Introduction. We are looking for longitudinal asymmetry of crater density on the icy satellites. Seven satellites are considered. All of them: (i) Are tectonically non-active; (ii) Have predominantly water ice on their uppermost layers. So, the surfaces are mechanically similar and therefore their responses for an impact ought to be similar, provide impactor energy and incident angle are the same. Moreover: (iii) Six of these satellites have spent almost all their life rotating synchronously with revolution (Iapetus is, possibly, an exception).
Craters’ statistics. Satellites surfaces are divided for 8 meridianal sectors, 45° each. The meridian 0° is planet-facing. The sectors are divided by the parallels onto curvilinear rectangles. The rectangles considered farther are of the near-equatorial belt from 30°S to 30°N (for Mimas) and narrower (other satellites). The craters are counted in some of the rectangles, namely in these presented in the best maps available in the internet pages. Total number of craters considered is a few dozens of thousands. Four bins of the craters’ size are considered for each satellite. Due to different scales of the maps the bins’ limits are different for each satellite. Only craters with visible full circumference are counted for avoid overlapping.

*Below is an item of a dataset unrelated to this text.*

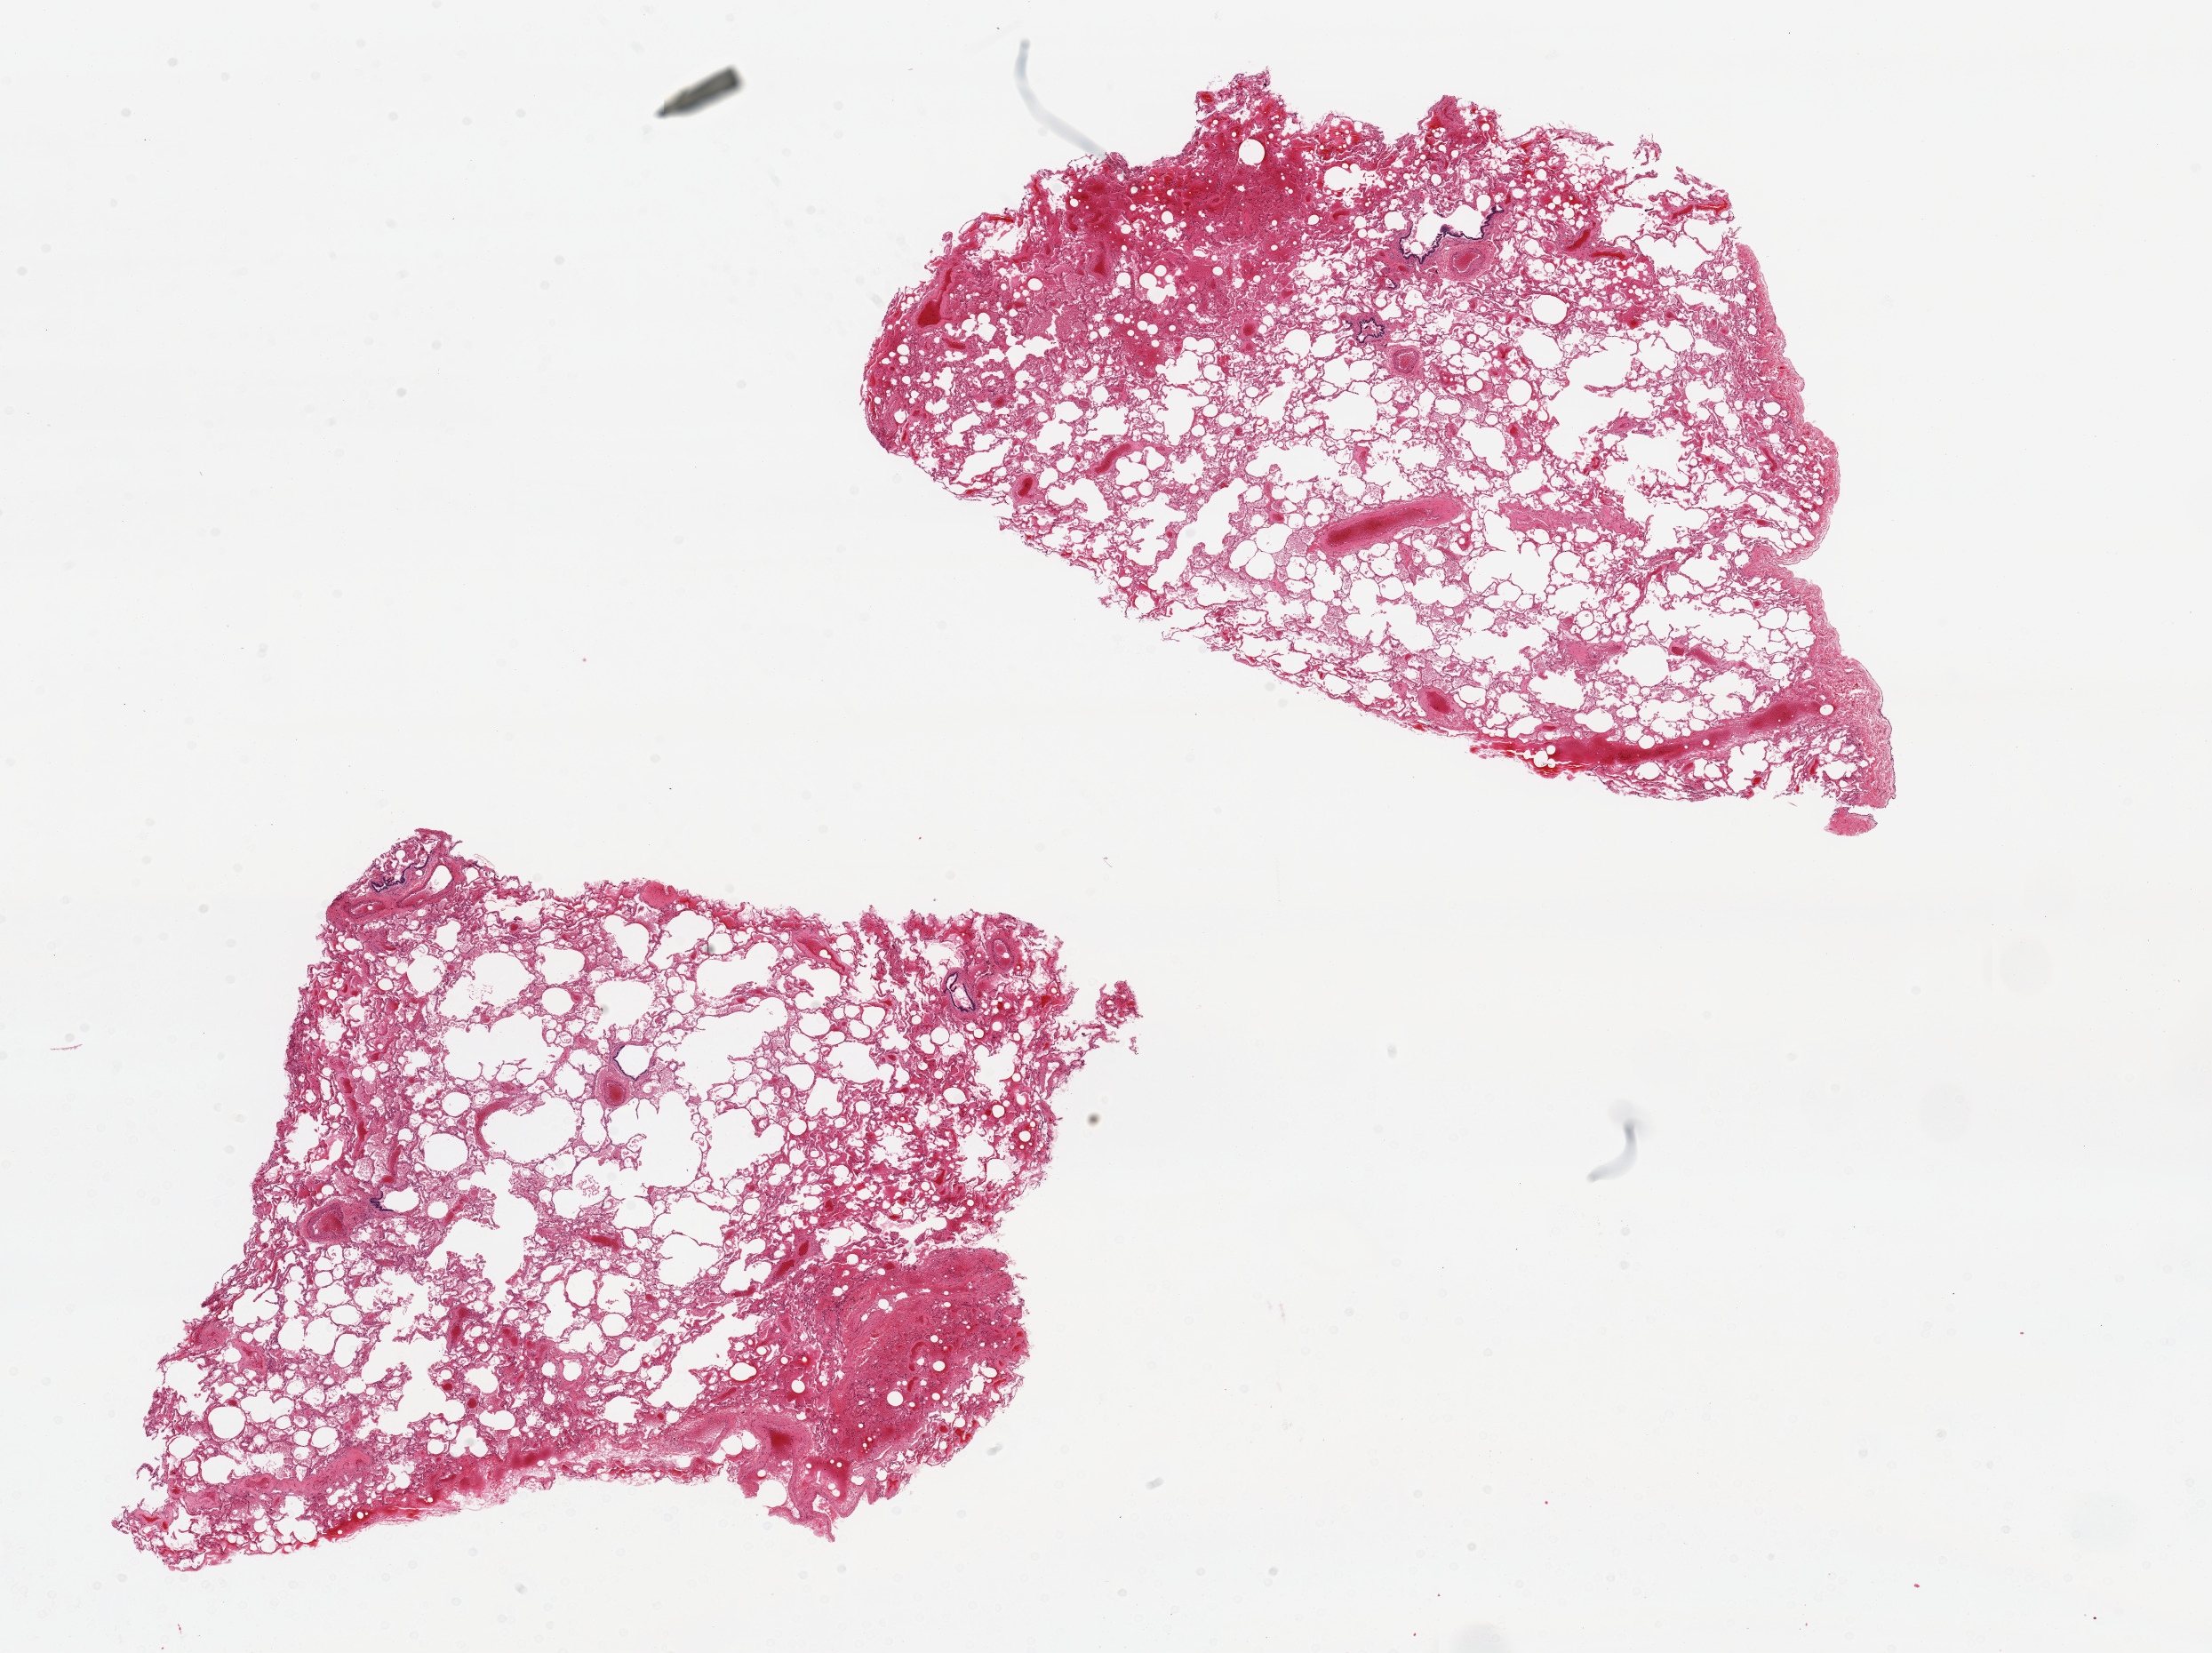
H&E whole-slide image, whole scanned area (about 19.7 x 14.7 mm, slide scanned at 20x) shown as a low-resolution overview; PAXgene-fixed paraffin-embedded (PFPE) section; sampled site (target tissue): lung; tissue donor sample. Donor: female.
Reviewer comment on this tissue sample: 2 pieces, 7x6 & 10x5 mm; focal hemorrhages.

Row results are presented on a set of diagrams: (i) (Crater density) and (ii) (Fraction of the surface occupied by craters) versus (Satelitographical longitude). To make results more reliable statistics of the craters ought to be done on a larger fraction of the surfaces.
Conclusions. It was found that Mimas, Dione, Rhea, and Iapetus are cratered more intense on their far side than in the near side. (Far side of Mimas is cratered almost twice as much as the near side.) Preliminary explanation: For the excess of crater density on the far side the interplanetary impactors approaching Saturnian system from outside are responsible.